Alqudah Ali Mohammad, Albadarneh Alaa, Abu-Qasmieh Isam, Alquran Hiam
Department of Biomedical Systems and Informatics Engineering, Yarmouk University, Irbid, Jordan.
Australas Phys Eng Sci Med. 2019 Mar;42(1):149-157. doi: 10.1007/s13246-019-00722-z. Epub 2019 Jan 14.

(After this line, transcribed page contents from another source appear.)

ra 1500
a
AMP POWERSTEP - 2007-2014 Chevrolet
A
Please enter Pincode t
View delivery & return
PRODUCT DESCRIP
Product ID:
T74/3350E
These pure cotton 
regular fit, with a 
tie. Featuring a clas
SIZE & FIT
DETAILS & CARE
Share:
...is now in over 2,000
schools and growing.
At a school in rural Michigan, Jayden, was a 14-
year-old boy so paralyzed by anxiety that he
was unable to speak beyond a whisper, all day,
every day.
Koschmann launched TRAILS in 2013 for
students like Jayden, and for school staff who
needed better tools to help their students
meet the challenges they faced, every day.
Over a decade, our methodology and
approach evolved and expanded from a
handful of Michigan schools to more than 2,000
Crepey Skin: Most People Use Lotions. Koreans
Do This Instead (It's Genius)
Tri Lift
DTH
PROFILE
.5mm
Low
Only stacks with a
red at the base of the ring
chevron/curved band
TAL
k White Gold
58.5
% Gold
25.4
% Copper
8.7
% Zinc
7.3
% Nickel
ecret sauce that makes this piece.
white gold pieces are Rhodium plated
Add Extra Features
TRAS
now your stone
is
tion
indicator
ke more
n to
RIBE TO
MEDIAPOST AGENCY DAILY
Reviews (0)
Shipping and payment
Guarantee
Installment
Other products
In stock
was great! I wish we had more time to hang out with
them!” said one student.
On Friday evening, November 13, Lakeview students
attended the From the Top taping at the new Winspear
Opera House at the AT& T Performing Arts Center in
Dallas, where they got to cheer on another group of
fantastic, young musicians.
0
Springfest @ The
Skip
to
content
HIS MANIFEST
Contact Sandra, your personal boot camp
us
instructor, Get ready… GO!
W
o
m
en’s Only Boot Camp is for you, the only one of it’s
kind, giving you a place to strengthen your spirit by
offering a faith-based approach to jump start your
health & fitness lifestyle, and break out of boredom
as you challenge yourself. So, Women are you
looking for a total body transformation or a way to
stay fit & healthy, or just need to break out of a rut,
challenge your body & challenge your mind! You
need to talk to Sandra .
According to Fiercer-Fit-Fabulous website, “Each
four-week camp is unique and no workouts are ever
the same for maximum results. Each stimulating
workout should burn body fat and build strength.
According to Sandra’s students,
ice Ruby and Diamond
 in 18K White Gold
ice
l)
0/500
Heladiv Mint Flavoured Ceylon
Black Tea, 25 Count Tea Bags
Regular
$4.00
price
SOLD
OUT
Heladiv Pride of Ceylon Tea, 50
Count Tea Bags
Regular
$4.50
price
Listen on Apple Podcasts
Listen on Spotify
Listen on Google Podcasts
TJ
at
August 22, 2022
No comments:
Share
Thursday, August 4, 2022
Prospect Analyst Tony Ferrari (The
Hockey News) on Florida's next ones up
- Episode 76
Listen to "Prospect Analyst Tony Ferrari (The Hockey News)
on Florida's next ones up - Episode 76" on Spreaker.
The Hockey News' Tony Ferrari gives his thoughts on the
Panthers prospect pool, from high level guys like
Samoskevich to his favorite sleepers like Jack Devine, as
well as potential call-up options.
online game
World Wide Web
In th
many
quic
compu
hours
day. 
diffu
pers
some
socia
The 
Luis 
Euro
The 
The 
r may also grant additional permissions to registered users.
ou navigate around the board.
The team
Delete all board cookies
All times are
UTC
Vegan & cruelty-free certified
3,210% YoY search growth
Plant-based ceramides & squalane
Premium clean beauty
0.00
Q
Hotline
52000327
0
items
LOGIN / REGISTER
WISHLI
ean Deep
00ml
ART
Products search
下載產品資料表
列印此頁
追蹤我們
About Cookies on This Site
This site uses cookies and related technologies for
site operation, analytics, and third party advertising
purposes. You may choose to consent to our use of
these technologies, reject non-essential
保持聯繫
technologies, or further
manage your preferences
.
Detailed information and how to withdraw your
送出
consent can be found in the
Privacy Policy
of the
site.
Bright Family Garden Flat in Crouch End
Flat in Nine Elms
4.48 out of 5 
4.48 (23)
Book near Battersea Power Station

Electrocardiogram (ECG) beat classification is a significant application in computer-aided analysis and diagnosis technologies. This paper proposed a method to detect, extract informative features, and classify ECG beats utilizing real ECG signals available in the standard MIT-BIH Arrhythmia database, with 10,502 beats had been extracted from it. The present study classifies the ECG beat into six classes, normal beat (N), Left bundle branch block beat, Right bundle branch block beat, Premature ventricular contraction, atrial premature beat, and aberrated atrial premature, using Gaussian mixture and wavelets features, and by applying principal component analysis for feature set reduction. The classification process is implemented utilizing two classifier techniques, the probabilistic neural network (PNN) algorithm and Random Forest (RF) algorithm. The achieved accuracy is 99.99%, and 99.97% for PNN and RF respectively. The precision is 99.99%, and 99.98% for PNN and RF respectively. The sensitivity is 99.99%, and 99.81% for PNN and RF respectively, while the specificity is 99.97%, 99.96% for PNN and RF respectively. It has been shown that the combination of Gaussian mixtures coefficients and the wavelets features have provided a valuable information about the heart performance and can be used significantly in arrhythmia classification.
心电图(ECG)搏动分类是计算机辅助分析与诊断技术中的一项重要应用。本文提出了一种利用标准MIT-BIH心律失常数据库中可用的真实ECG信号来检测、提取信息特征并对ECG搏动进行分类的方法,已从中提取了10502个搏动。本研究将ECG搏动分为六类:正常搏动(N)、左束支传导阻滞搏动、右束支传导阻滞搏动、室性早搏、房性早搏和房性早搏伴室内差异性传导,采用高斯混合模型和小波特征,并应用主成分分析来减少特征集。分类过程利用两种分类器技术实现,即概率神经网络(PNN)算法和随机森林(RF)算法。PNN和RF的准确率分别达到99.99%和99.97%。PNN和RF的精确率分别为99.99%和99.98%。PNN和RF的敏感度分别为99.99%和99.81%,而特异度分别为99.97%和99.96%。结果表明,高斯混合系数和小波特征的组合提供了有关心脏性能的有价值信息,可在心律失常分类中发挥重要作用。